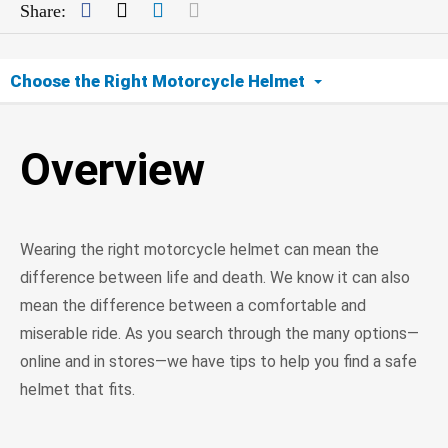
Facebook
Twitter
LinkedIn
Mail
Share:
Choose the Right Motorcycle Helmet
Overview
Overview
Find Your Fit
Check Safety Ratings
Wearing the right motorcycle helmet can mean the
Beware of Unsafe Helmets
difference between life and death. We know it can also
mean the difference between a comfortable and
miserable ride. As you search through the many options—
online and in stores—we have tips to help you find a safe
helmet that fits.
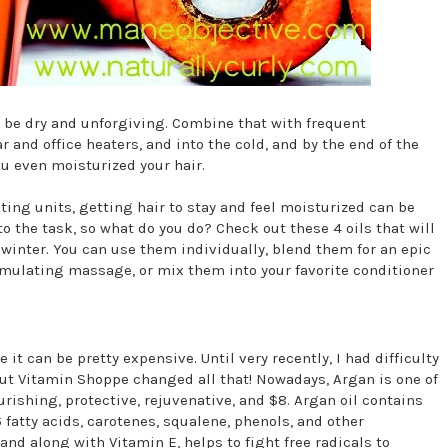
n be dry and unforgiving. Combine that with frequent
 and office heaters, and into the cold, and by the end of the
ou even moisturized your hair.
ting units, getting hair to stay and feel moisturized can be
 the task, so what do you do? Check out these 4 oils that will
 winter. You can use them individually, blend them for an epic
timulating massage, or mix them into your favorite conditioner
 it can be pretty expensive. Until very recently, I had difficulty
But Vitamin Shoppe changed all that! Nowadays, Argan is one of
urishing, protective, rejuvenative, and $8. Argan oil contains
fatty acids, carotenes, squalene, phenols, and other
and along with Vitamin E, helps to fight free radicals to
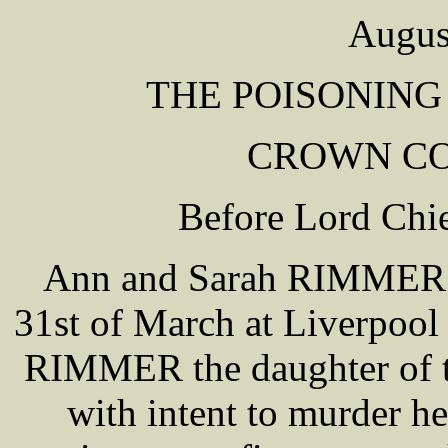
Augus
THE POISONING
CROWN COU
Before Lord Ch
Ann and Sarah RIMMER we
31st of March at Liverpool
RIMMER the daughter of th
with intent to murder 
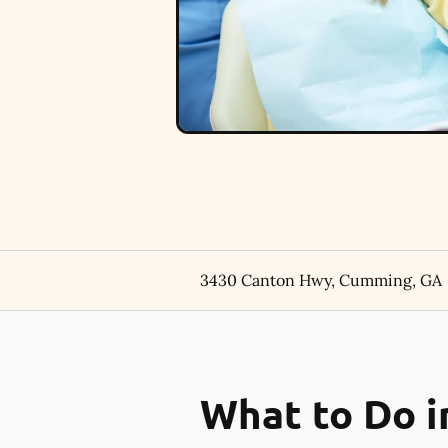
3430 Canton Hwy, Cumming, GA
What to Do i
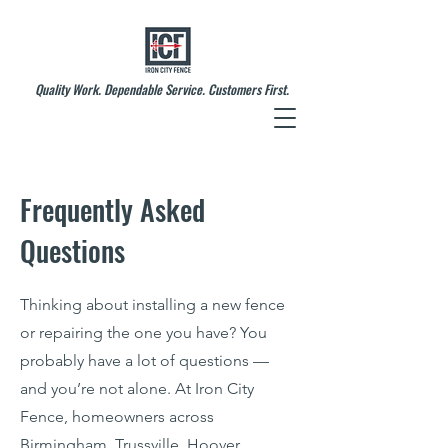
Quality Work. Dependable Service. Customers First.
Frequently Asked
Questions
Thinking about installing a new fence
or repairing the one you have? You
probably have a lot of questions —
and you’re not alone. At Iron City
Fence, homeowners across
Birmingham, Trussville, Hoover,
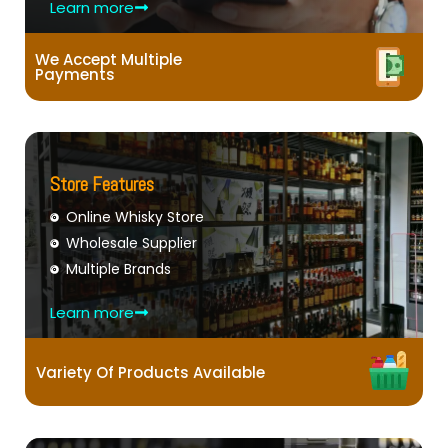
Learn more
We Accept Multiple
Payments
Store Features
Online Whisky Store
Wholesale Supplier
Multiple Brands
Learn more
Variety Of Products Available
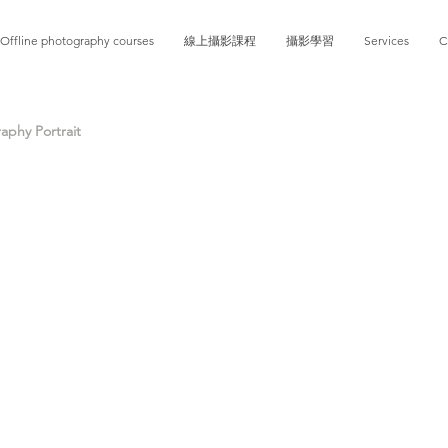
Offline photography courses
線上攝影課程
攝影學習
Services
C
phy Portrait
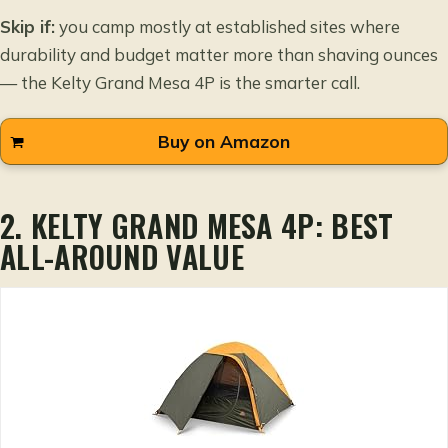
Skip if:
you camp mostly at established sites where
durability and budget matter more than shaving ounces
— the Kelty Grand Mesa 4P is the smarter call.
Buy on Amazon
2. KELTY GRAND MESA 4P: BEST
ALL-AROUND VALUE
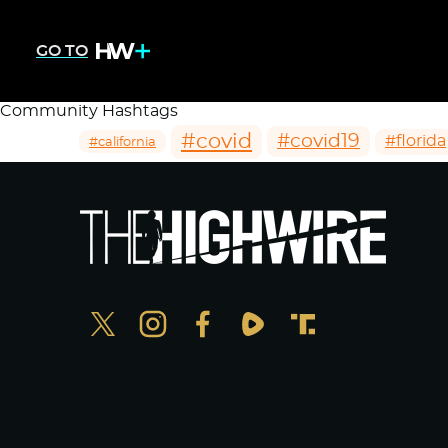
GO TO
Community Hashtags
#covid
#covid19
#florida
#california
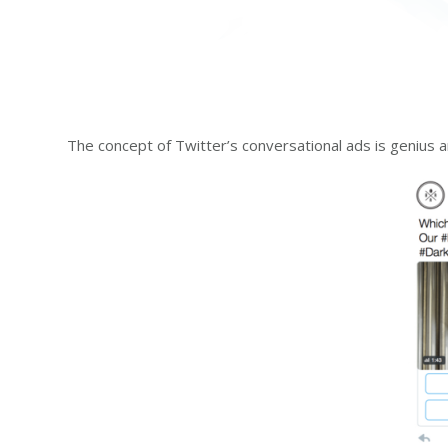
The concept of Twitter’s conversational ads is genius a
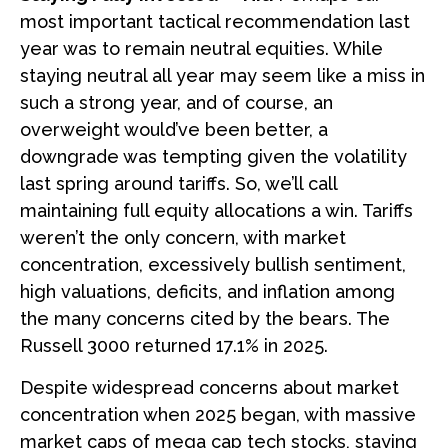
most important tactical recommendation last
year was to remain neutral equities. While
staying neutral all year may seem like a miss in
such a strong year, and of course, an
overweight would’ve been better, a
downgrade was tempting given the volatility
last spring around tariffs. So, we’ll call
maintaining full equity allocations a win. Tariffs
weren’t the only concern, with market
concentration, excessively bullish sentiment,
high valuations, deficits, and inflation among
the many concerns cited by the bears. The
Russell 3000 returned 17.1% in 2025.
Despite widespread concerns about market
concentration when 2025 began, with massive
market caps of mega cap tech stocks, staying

____________

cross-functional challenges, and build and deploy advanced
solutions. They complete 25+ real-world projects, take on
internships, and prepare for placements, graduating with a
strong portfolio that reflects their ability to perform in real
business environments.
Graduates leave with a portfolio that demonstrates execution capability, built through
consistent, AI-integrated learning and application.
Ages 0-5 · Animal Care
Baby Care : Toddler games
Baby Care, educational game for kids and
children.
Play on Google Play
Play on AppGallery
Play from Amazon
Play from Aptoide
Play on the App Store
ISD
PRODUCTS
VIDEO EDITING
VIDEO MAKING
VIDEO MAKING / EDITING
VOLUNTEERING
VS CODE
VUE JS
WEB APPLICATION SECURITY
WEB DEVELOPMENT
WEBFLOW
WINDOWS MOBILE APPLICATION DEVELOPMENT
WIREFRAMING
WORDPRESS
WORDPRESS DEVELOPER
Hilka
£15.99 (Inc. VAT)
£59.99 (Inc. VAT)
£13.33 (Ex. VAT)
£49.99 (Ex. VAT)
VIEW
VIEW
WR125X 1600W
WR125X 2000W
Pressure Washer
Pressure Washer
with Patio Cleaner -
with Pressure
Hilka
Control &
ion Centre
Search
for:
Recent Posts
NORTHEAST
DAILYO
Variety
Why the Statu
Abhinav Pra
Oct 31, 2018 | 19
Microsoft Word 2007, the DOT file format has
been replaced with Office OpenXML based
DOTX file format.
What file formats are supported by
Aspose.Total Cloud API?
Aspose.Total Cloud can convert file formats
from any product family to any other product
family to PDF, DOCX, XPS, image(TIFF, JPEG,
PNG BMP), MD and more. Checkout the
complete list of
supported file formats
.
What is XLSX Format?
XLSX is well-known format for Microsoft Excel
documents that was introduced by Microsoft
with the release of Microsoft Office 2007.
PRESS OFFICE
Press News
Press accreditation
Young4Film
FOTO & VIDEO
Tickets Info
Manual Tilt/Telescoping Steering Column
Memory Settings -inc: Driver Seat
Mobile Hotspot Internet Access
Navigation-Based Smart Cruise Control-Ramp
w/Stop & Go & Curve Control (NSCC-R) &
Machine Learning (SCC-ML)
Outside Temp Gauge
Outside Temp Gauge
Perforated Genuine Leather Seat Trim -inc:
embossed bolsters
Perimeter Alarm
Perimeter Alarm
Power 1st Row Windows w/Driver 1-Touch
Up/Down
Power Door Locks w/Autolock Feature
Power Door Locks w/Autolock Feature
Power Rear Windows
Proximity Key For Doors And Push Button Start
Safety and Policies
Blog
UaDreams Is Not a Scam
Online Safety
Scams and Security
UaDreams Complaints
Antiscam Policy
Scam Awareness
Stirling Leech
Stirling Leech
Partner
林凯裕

____________

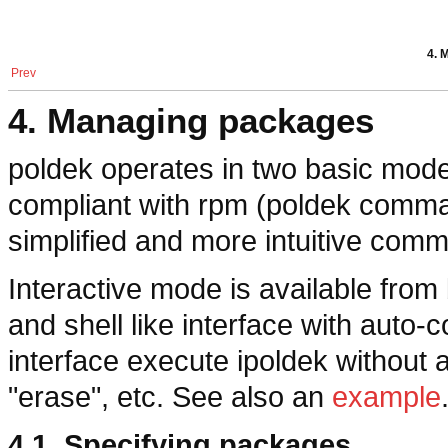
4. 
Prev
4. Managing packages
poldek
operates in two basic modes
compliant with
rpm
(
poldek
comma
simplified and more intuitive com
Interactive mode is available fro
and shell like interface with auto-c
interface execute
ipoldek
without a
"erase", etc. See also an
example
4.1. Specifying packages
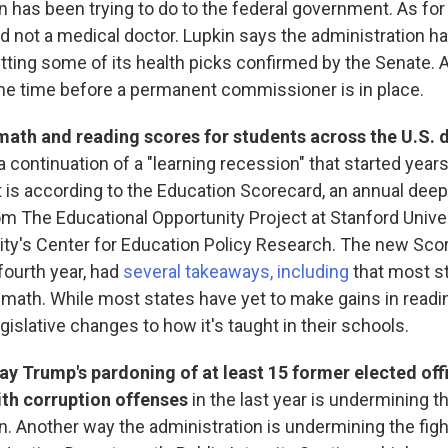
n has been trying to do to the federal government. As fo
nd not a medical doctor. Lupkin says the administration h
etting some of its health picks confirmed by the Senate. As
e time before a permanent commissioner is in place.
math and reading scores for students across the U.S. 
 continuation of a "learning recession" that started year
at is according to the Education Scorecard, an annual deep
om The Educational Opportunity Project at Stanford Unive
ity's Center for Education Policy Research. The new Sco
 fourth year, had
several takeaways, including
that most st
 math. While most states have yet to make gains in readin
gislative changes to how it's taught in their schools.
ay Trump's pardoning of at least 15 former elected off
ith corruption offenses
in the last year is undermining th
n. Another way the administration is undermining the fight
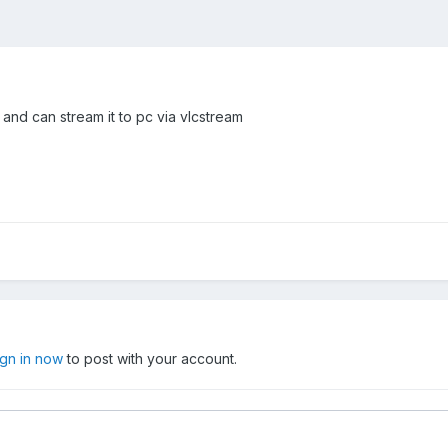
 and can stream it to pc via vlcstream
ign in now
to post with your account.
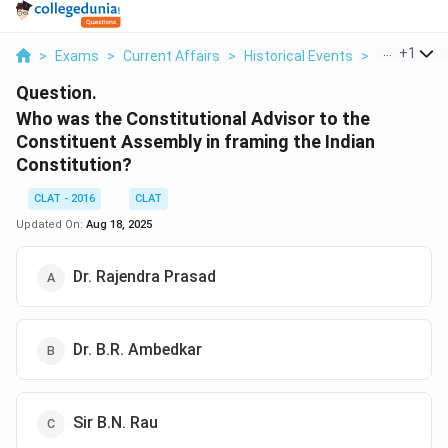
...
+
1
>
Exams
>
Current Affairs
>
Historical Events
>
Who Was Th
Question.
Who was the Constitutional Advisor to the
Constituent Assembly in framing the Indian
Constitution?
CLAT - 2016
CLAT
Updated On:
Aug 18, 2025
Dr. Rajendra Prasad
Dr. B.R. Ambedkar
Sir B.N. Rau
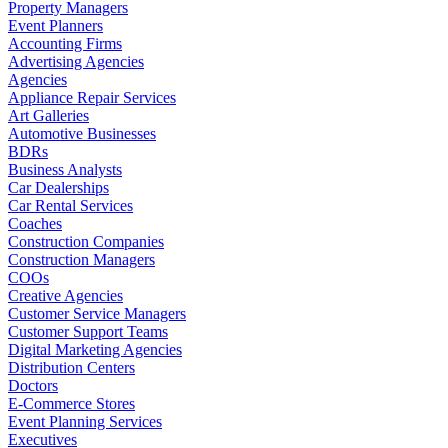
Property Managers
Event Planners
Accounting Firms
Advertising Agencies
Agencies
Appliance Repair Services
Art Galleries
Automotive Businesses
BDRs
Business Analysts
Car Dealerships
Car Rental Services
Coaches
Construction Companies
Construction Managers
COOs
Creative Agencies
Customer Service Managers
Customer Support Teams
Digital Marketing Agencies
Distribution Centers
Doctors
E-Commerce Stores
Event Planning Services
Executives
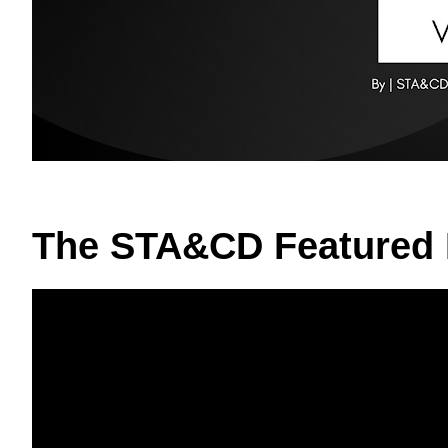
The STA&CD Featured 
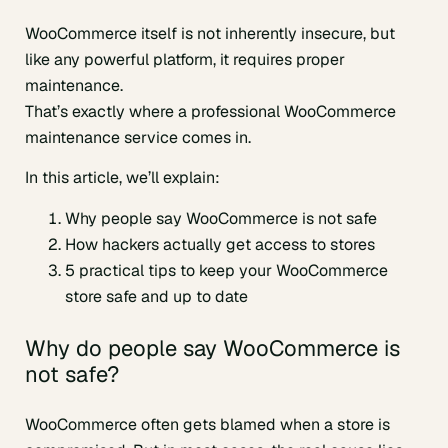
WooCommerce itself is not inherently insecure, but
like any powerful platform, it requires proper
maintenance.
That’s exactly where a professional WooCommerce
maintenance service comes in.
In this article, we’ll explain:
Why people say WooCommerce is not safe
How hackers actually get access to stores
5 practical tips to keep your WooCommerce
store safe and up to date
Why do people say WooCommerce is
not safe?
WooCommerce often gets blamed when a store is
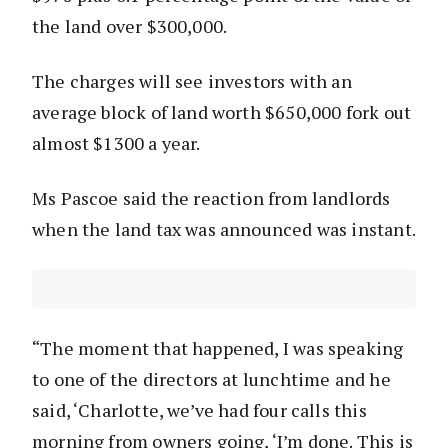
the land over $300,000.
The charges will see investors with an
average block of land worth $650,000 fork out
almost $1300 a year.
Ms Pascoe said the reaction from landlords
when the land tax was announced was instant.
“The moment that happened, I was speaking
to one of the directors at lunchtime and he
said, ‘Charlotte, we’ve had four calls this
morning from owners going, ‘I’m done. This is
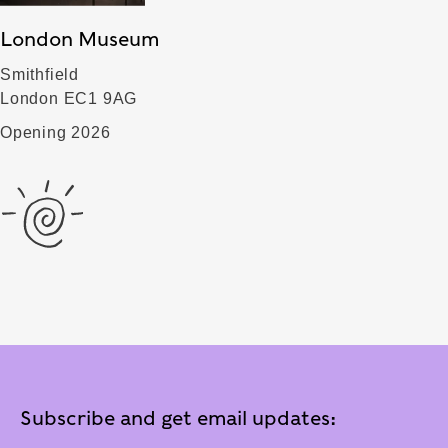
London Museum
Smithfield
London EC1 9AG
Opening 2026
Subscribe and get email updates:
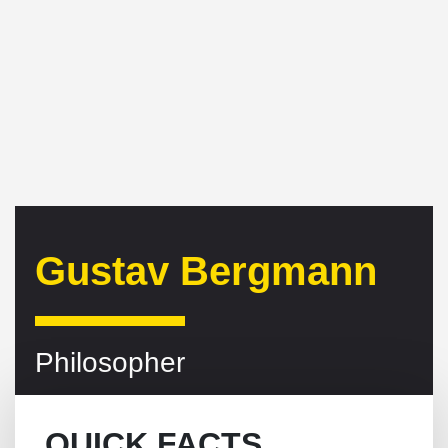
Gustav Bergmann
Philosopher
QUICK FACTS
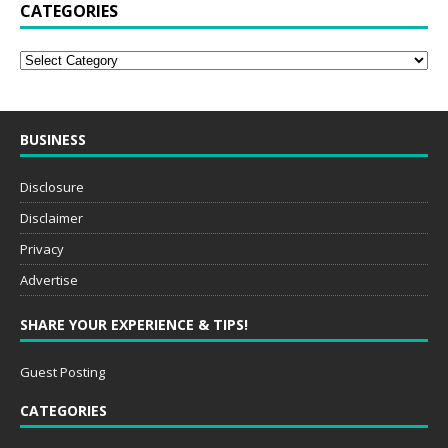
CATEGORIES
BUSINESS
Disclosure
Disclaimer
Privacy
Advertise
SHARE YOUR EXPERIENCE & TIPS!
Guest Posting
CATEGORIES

____________

**Goal of the exercise**
Please write out the records from the line with "The concept of" up to and including the line with "market caps of mega cap tech stocks, staying", leaving any pictures out of your answer.

**Answer section**
The concept of Twitter’s conversational ads is genius a
most important tactical recommendation last
year was to remain neutral equities. While
staying neutral all year may seem like a miss in
such a strong year, and of course, an
overweight would’ve been better, a
downgrade was tempting given the volatility
last spring around tariffs. So, we’ll call
maintaining full equity allocations a win. Tariffs
weren’t the only concern, with market
concentration, excessively bullish sentiment,
high valuations, deficits, and inflation among
the many concerns cited by the bears. The
Russell 3000 returned 17.1% in 2025.
Despite widespread concerns about market
concentration when 2025 began, with massive
market caps of mega cap tech stocks, staying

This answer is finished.